The first thing you need to realize is that bullies sole purpose is to “hook you” and to get a reaction out of you.  When confronted with a bully, there are many strategies that you can try to get him or her to stop.  Know which strategies you are willing to try and see how they work.  Also know that one strategy may work in one particular situation but not another so you may need to try different things if it doesn’t work.

 

  1. Pick one phrase in advance that you can repeat over an over (such as “so,” “that’s your opinion,” “thank you for sharing,” “whatever,” “Oh, really?”, “you win,” etc.).  This doesn’t mean that you are agreeing that the bully’s putdowns are true—you are just refusing to continue the argument.  This strategy also puts the ball back in the bully’s court to keep coming up with comebacks and it allows you to ignore the “bait” that they are trying to get you to take.  If you do take the bait, the bully will continue to bully you because he is getting the reaction from you that he wanted.
  2. Change the subject.
  3. Use humor, but never at the bully’s expense.  If he thinks you are making fun of him then the problem will be made worse.

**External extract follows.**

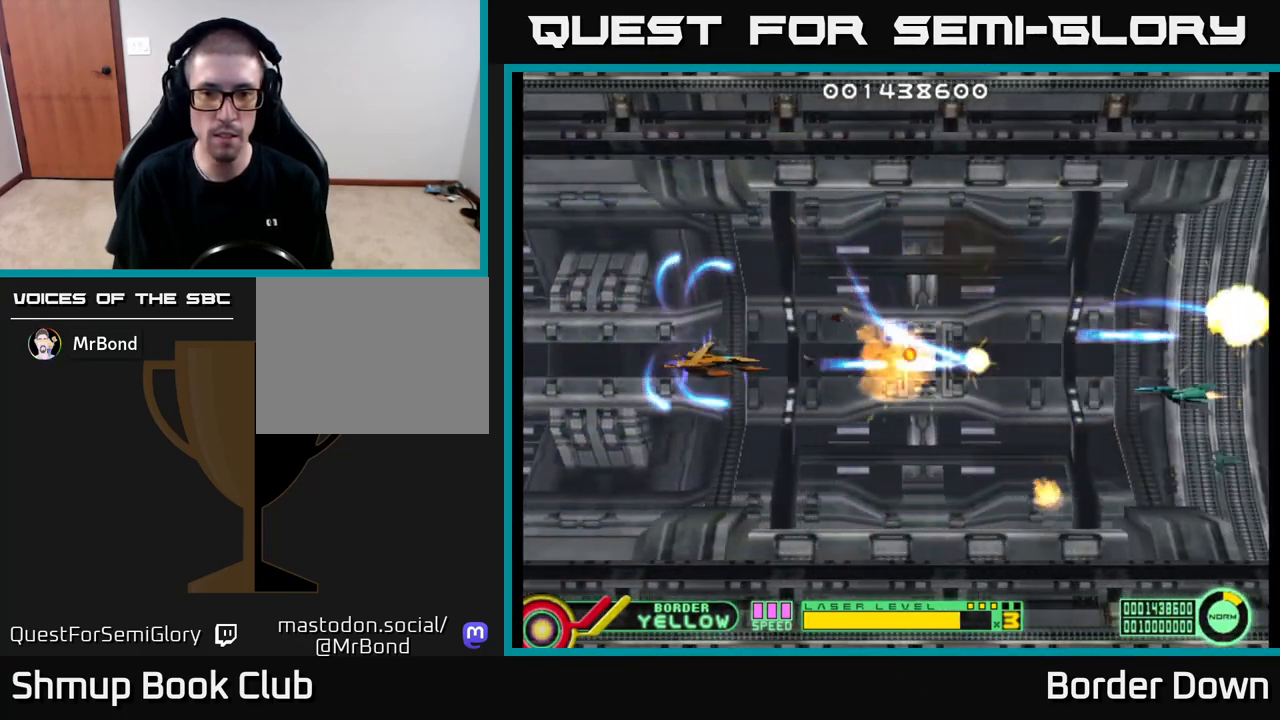
{"buttons": ["DPAD_DOWN", "DPAD_RIGHT"], "left_stick": "center", "right_stick": "center"}
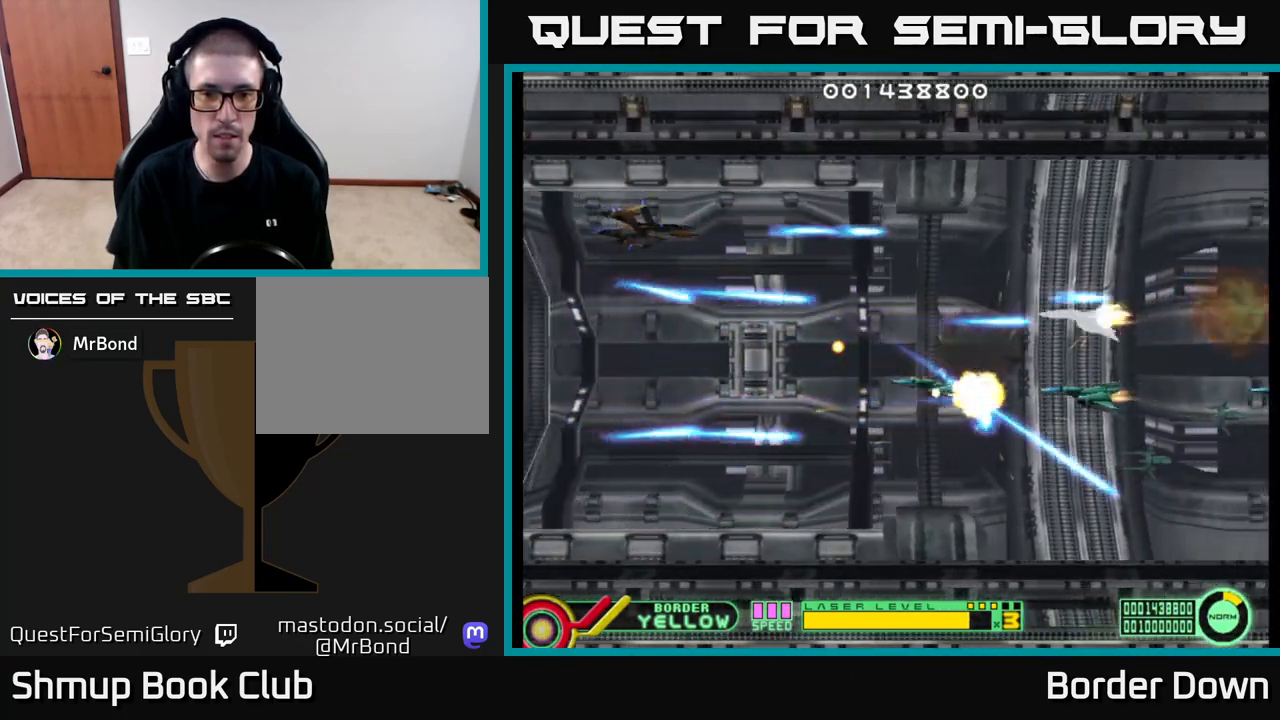
{"buttons": ["A", "DPAD_RIGHT"], "left_stick": "center", "right_stick": "center"}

  4. “Don’t sweat the small stuff.”  Know the difference between small problems (“he looked at me funny”) and big problems (“I’m going to beat you up after school”).  It is the big problems that you need to give attention to.

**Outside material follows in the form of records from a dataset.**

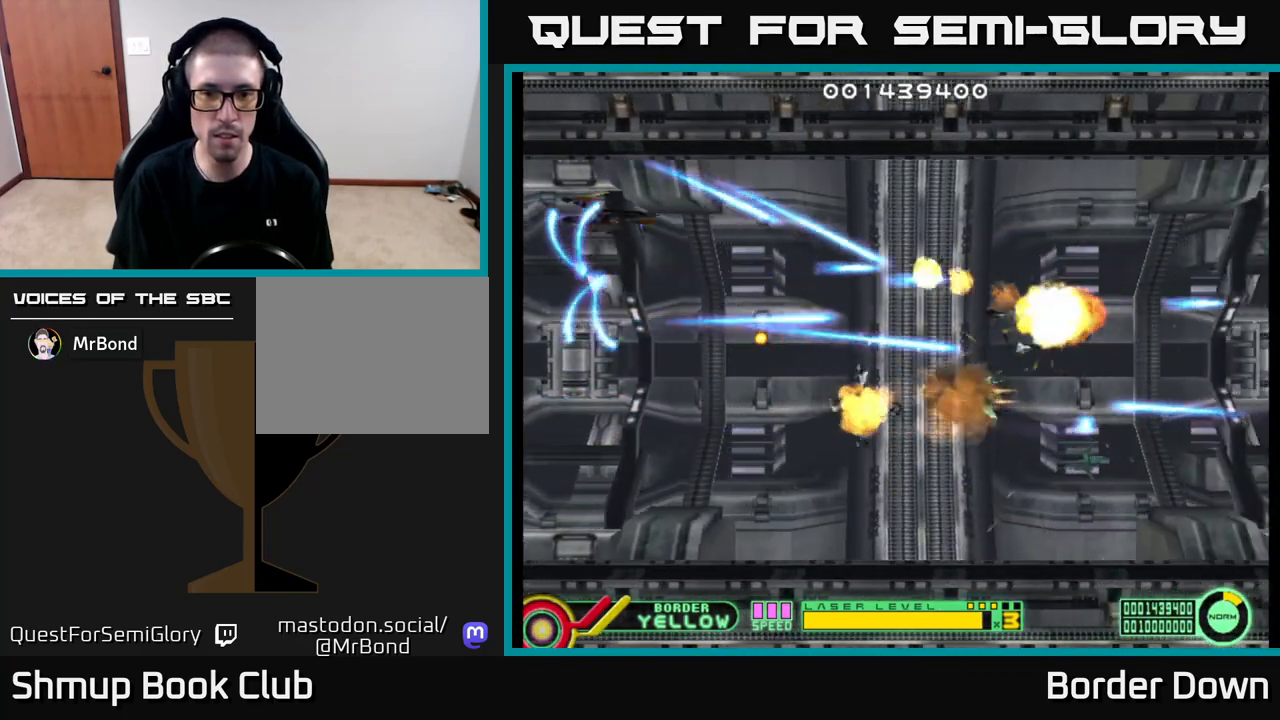
{"buttons": ["DPAD_RIGHT"], "left_stick": "center", "right_stick": "center", "events": [[67, "A", "up"], [133, "A", "down"], [183, "DPAD_RIGHT", "up"], [200, "DPAD_UP", "down"], [233, "A", "up"], [300, "A", "down"], [300, "DPAD_UP", "up"], [350, "DPAD_RIGHT", "down"], [383, "A", "up"], [450, "A", "down"], [500, "A", "up"]]}
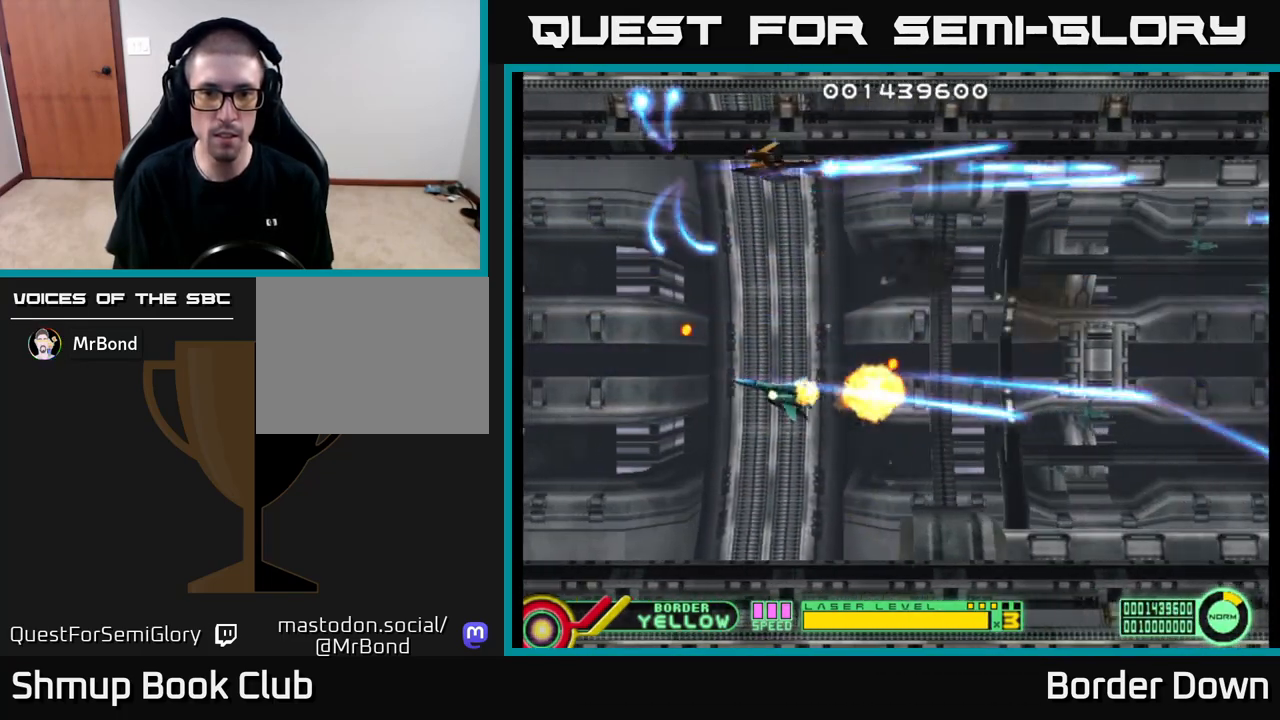
{"buttons": ["DPAD_DOWN", "DPAD_LEFT"], "left_stick": "center", "right_stick": "center", "events": [[83, "A", "down"], [83, "DPAD_DOWN", "down"], [117, "DPAD_RIGHT", "up"], [200, "A", "up"], [450, "DPAD_LEFT", "down"]]}
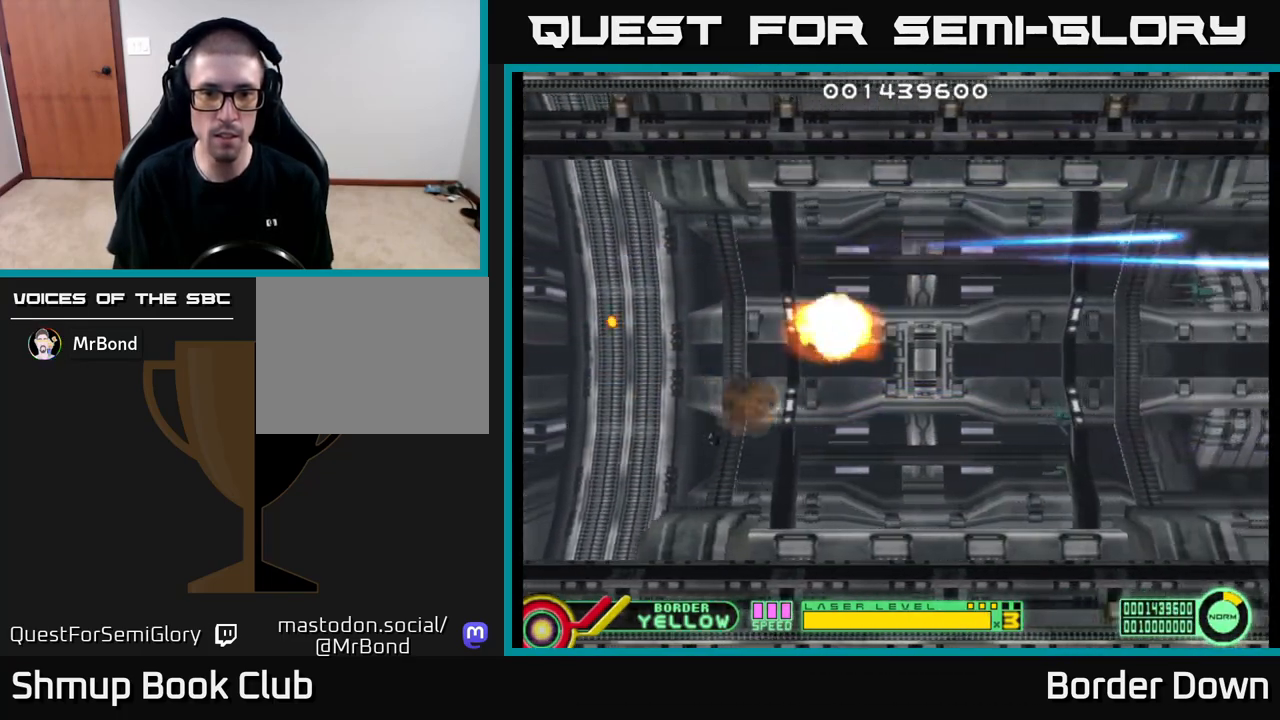
{"buttons": [], "left_stick": "center", "right_stick": "center", "events": [[350, "DPAD_DOWN", "up"], [367, "DPAD_LEFT", "up"]]}
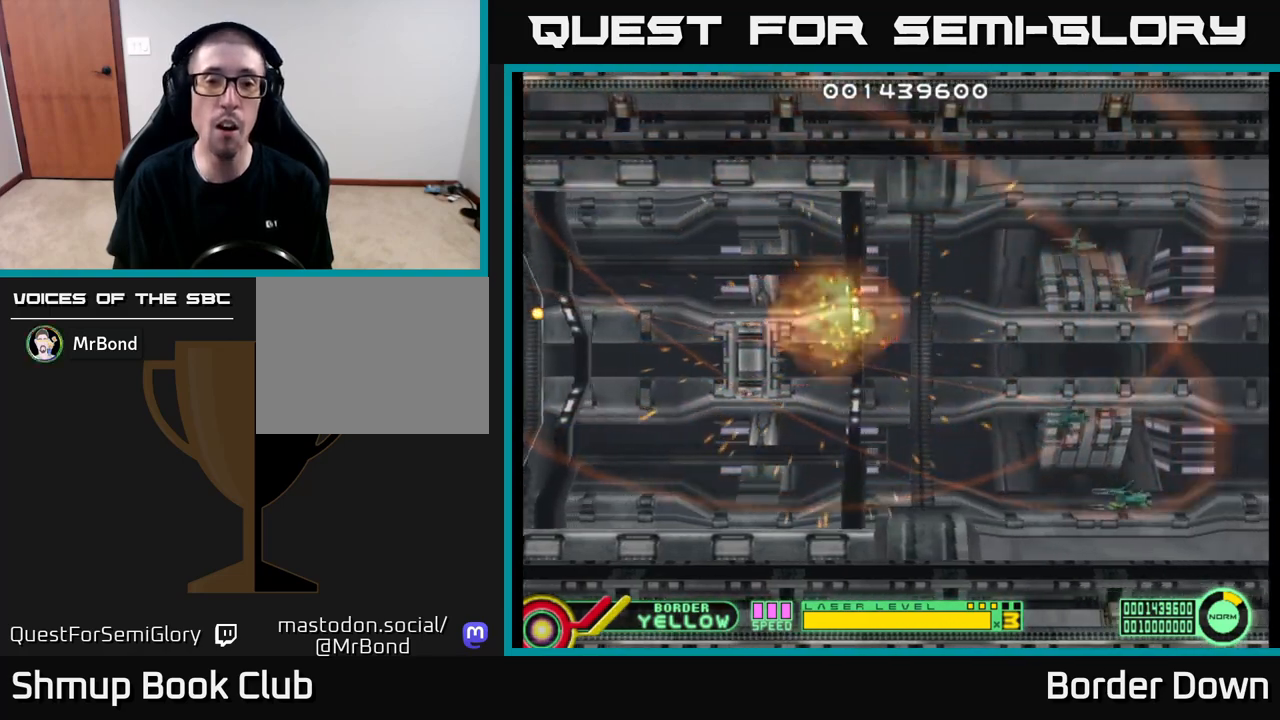
{"buttons": [], "left_stick": "center", "right_stick": "center", "events": []}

  5. Agree with the bully.  This strategy is similar to number 1 above.
  6. Stay away from the bully to avoid putting yourself in a situation that would lead to a confrontation.  It might mean that if you see him you need to take the long route to where you were going.  Also, spend time with those that make you feel good when you are with them.  Besides, the bully is less likely to bother you if you are in a group of people than if you are by yourself!

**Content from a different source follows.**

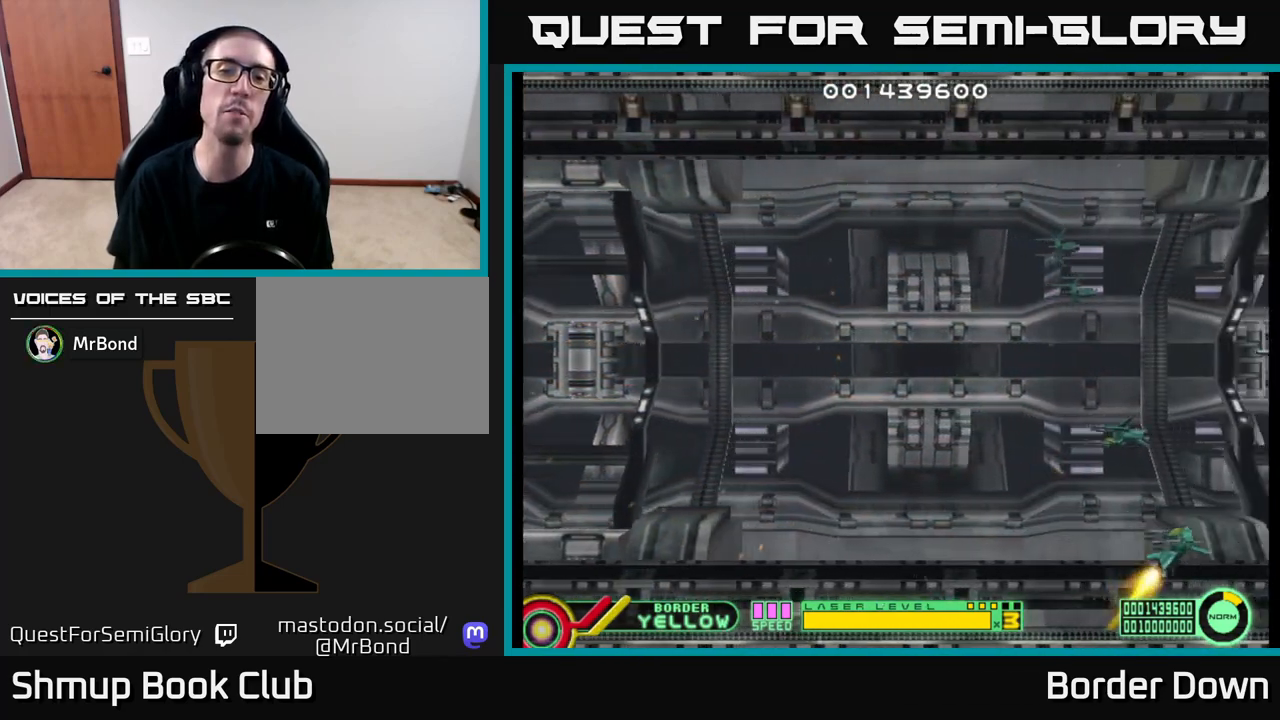
{"buttons": [], "left_stick": "center", "right_stick": "center", "events": [[233, "START", "down"], [400, "START", "up"]]}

  7. There usually isn’t anything you can do to change the bully’s attitude or behavior.  The only thing that you can control is your own attitude and behavior.  Give yourself back your own personal power by doing things that the bully has no way of knowing.  An example is creative visualization (ex. picturing something silly happening to the bully such as growing a long nose for telling a lie, or standing barefoot in a puddle of gross liquids!).
  8. If the bully is giving you trouble, walk near the closest adult.  Chances are that the closer you get, the bully will walk away.  If he doesn’t, then walk up to the teacher and ask for help in resolving the situation.
  9. Bullies love audiences!  Bystanders can also play a role in standing up to a bully.  Here are some things bystanders can do to help to remove the audience:
    1. Don’t take part in the bullying and encourage others not to take part either
    2. Don’t tell things about others, even if you know that it is true
    3. Rescue the victim from the situation (put your arm around their shoulder and say something to the effect of “Did you forget that you were going to play with us today?  Come on, we are all waiting for you over here.”)
    4. Create a distraction to draw attention away from the bullying (sing a song, say “The teacher is coming!”, drop your books, etc.)
    5. Be kind to the victim so that he feels supported and not rejected.  Reaching out also lets the victim know that you don’t agree with how he was treated.
    6. Speak up to the bully (for example, say “leave him alone”), if you can feel that you can safely do this without making the situation worseàsee number 12 below to decide when to intervene and when to get the help of an adult
    7. Send the message to the bully that you will not support him with your silence.  The bystander may need to report the incident to a trusted adult—even if it already happened and is over—so that an adult can get involved.
  10. Turn the bully’s putdowns into a compliment.  This confuses the bully.  For example, you could say “Thank you.  What a kind thing to say.” or “”That is nice of you to want to help me in this way.” or “I didn’t know that you cared!” or “You must really like me to spend so much time talking with me!”
  11. If the bully asks a mean question, answer the question with a question of your own.  For example, if she says “Where did you get those shoes?” you could ask “Do you want a pair just like mine?  Why are you so interested in where I got my clothes?  Where did you get your shoes?  Where did you get your shirt?  Where did you get your earrings?”, etc.
  12. Use “I” statements to respectfully ask the bully to stop:
    1. Say the person’s name so that you know you have their full attention
    2. Describe what they are doing that bothers you (“When you ____________”)
    3. Tell how you feel so that they understand their behavior is making you feel bad (“I feel __________”)
    4. Suggest an alternative choice that they could do instead

(“Next time please ___________”)

  1. Be assertive!  Assertiveness means to stand up for your rights without stepping on the rights of others.  This can include tone of voice (not what you say, but how you say it), gestures, facial expressions, and body language (stand tall, make eye contact, keep your head up).  We will talk more about assertiveness in the future.
  2. When you can, ignore what the bully says and does and try to walk away.  Refuse to believe the bully’s words.  Know who you are and value yourself!
  3. Keep a detailed record of dates, witnesses, details of what happened, and what you did.  That way, if you decide to report the incident(s) then the adult will have specific information to deal with and will also be able to tell how often problems have occurred.  In addition, you won’t have to try to remember all the little details from memory.
  4. Stay calm.  Bullies want to see you scared, upset, or angry.  If you don’t react, the bully loses.
  5. Never fight back—you could get hurt or blamed for starting the trouble.  Plus, you are also just as likely to be punished.
  6. If you have a different opinion than the bully’s, agree to disagree.  Chances are, it isn’t worth arguing or fighting over!